● Task statement:
Using the records below, give again exactly the lines from the line that contains "Iscriviti alla newsletter" through the line that contains "modo in cui", both ends included, and only those.

Available records section start

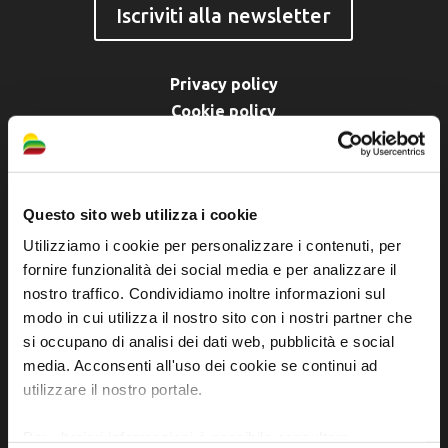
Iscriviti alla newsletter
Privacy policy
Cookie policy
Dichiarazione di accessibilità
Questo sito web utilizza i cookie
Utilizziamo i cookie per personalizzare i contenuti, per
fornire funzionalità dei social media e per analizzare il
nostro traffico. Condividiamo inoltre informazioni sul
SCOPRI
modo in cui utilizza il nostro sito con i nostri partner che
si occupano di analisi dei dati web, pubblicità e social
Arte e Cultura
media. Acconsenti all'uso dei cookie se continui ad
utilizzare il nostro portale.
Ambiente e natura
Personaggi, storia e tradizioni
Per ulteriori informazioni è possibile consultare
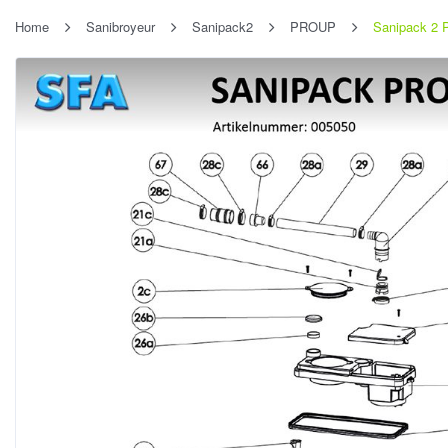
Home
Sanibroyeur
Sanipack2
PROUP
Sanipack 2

Available records section end
Available records section start

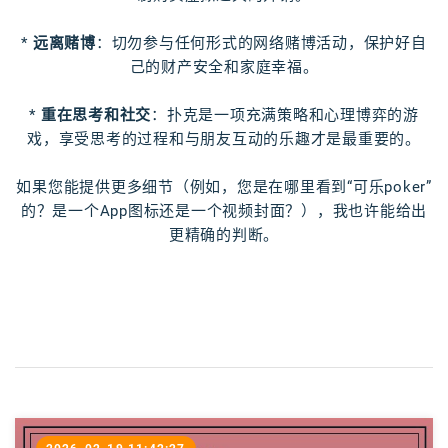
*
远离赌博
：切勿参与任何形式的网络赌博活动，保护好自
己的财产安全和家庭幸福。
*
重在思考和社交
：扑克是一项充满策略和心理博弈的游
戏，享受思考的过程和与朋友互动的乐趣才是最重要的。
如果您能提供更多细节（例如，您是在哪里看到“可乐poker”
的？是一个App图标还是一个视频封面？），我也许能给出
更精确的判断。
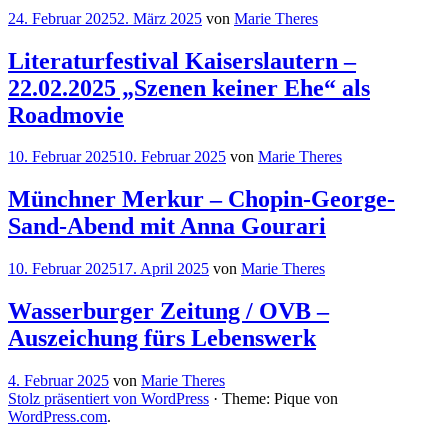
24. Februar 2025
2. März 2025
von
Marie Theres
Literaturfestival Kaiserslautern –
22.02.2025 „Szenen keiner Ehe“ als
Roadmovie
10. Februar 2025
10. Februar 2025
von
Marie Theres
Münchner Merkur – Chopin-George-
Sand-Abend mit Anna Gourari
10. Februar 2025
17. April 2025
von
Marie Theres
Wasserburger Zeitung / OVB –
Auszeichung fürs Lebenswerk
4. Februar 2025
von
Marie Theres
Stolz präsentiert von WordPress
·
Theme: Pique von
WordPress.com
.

Available records section end

● Result for this exercise:
Iscriviti alla newsletter
Privacy policy
Cookie policy
Dichiarazione di accessibilità
Questo sito web utilizza i cookie
Utilizziamo i cookie per personalizzare i contenuti, per
fornire funzionalità dei social media e per analizzare il
nostro traffico. Condividiamo inoltre informazioni sul
SCOPRI
modo in cui utilizza il nostro sito con i nostri partner che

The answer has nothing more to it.